Was kann man nach über 30 Jahren im Business noch anbieten? Einiges.

So einfach schütteln Fu Manchu die Songs offenbar nicht mehr aus dem Ärmel. Aus dem anfänglich jährlichen Veröffentlichungsrhythmus sind nun mehrere Jahre geworden. So liegen vier Jahre seit dem letzten Werk „Gigantoid“.

Wen mag das verwundern, nach über 30 Jahren Bestehen und elf Alben. Auf dem zwölften Werk, betitelt „Clone of the Universe“ (At The Dojo), probieren die Stoner Rocker dennoch etwas Neues aus.

Für den Schlusstrack „Il Mostro Atomico“ haben sie sich den Rush-Gitarristen Alex Lifeson ins Studio geholt und mit ihm eine über 18 Minuten lange Jam-Session eingespielt. Es ist der längste Track der Fu Manchu-Geschichte und auch der experimentellste.

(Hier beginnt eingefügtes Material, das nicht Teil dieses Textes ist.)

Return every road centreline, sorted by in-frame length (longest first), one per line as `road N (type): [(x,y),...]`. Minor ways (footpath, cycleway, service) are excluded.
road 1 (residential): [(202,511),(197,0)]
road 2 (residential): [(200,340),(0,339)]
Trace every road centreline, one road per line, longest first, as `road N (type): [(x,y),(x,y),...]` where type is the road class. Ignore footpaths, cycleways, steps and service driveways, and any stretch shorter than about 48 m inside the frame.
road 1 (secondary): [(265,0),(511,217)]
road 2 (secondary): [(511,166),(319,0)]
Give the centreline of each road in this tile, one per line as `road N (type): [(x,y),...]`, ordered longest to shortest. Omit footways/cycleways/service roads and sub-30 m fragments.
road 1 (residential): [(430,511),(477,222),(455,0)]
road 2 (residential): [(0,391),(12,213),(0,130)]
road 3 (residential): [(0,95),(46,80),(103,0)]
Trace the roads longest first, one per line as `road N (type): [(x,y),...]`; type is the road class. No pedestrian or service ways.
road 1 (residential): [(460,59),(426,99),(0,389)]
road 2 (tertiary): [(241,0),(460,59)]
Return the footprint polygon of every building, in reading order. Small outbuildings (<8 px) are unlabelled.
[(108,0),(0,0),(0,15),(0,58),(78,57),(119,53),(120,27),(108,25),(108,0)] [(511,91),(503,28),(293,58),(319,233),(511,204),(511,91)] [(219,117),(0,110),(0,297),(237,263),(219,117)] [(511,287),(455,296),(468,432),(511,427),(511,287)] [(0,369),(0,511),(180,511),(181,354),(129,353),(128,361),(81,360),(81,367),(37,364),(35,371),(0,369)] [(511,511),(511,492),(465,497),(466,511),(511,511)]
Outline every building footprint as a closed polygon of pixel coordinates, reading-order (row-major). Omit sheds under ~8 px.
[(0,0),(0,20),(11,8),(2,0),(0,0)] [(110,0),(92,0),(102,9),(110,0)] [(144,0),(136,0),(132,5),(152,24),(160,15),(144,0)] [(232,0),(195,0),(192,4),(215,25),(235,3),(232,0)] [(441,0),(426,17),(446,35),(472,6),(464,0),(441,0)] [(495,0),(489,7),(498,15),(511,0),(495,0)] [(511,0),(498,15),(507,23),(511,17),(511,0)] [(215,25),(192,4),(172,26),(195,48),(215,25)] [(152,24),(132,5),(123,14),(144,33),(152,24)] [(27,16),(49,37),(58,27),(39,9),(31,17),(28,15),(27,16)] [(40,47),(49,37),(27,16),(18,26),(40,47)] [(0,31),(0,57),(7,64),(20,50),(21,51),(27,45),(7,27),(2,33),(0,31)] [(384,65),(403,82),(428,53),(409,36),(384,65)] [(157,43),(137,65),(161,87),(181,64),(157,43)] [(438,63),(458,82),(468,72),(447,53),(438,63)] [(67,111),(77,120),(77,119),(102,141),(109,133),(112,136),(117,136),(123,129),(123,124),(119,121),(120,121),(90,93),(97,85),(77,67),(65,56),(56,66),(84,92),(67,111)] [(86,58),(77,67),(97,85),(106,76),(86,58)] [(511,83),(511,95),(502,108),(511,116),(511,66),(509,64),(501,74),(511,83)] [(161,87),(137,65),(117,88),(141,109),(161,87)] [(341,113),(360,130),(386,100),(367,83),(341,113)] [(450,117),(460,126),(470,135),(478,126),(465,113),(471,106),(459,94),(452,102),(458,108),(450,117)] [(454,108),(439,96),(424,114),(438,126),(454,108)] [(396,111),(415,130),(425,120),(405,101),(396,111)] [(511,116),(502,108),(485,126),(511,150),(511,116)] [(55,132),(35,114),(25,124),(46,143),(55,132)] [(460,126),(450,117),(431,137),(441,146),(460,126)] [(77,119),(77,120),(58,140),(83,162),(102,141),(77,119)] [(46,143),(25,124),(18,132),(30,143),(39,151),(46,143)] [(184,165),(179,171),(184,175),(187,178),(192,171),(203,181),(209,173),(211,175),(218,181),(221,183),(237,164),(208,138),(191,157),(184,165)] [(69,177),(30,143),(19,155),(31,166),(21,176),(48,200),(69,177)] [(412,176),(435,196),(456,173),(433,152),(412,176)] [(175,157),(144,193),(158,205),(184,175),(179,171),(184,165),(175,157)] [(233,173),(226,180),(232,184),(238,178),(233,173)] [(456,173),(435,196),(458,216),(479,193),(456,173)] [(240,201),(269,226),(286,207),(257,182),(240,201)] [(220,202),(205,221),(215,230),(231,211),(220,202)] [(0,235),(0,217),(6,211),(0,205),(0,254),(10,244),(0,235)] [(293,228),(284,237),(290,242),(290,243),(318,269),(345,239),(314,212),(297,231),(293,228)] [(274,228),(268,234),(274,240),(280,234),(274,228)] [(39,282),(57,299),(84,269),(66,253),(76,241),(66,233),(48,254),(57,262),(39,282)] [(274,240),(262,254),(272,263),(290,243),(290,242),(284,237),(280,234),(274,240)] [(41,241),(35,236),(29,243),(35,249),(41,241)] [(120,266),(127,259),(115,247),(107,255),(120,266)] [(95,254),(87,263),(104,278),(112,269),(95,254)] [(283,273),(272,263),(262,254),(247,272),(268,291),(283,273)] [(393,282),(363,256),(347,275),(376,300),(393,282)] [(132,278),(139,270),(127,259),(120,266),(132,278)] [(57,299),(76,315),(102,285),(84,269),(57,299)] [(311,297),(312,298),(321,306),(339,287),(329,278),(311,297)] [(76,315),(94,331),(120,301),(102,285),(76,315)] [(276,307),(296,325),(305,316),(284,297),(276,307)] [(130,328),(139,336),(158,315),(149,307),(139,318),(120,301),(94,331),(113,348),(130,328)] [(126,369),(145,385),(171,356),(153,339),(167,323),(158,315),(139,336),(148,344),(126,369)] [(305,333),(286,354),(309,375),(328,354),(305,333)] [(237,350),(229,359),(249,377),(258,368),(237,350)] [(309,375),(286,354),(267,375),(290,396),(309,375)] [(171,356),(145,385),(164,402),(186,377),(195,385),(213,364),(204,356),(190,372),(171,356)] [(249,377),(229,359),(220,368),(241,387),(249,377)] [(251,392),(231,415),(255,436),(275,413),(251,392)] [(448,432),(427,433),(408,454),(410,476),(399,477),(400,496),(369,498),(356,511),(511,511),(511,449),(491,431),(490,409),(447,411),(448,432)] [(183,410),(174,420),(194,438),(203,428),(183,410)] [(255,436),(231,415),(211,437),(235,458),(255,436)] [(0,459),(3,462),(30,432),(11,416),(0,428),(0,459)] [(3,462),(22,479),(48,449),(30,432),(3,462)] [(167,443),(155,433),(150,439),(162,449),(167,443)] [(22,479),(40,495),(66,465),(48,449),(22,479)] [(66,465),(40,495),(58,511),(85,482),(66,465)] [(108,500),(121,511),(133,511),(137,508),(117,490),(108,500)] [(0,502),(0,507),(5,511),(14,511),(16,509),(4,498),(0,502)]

Der Track durchlebt mehrere Phasen. Fette Riff-Parts treffen auf proggigere Teilstücke. Dann wälzt sich wieder eine Stoner-Wand durch die Gegend. Mehrere Male wird der Rhythmus gewechselt, jede Gitarre nimmt sich das Recht heraus, eine neue Richtung vorzugeben. Der Gesang blitzt nur kurz auf, ansonsten ist das Stück instrumental.

Zuvor erhalten wir sehr solide Fu Manchu-Songs. Unvermittelt beginnt die Platte mit „Intelligent Worship“ und klassischem, sehr temporeichen Stoner Rock. „(I’ve Been) Hexed“ ist schleppernder, „Don’t Panic“ dafür wieder schneller.

„Slower Than Light“ ist ebenfalls eher untypisch für Fu Manchu. Nach dem beschwörerischen Beginn bricht zunächst Stoner los. Das Tempo variiert permanent. Ebenfalls ungewöhnlich ist das wuchtige, doomige und fiese „Nowhere Left To Hide“. Der Titeltrack ist dann wieder Fu Manchu, wie wir sie kennen und lieben.

Fazit: Nach all den Jahren doch noch für eine Überraschung gut. Fu Manchu liefern ein sehr, sehr gutes Album ab.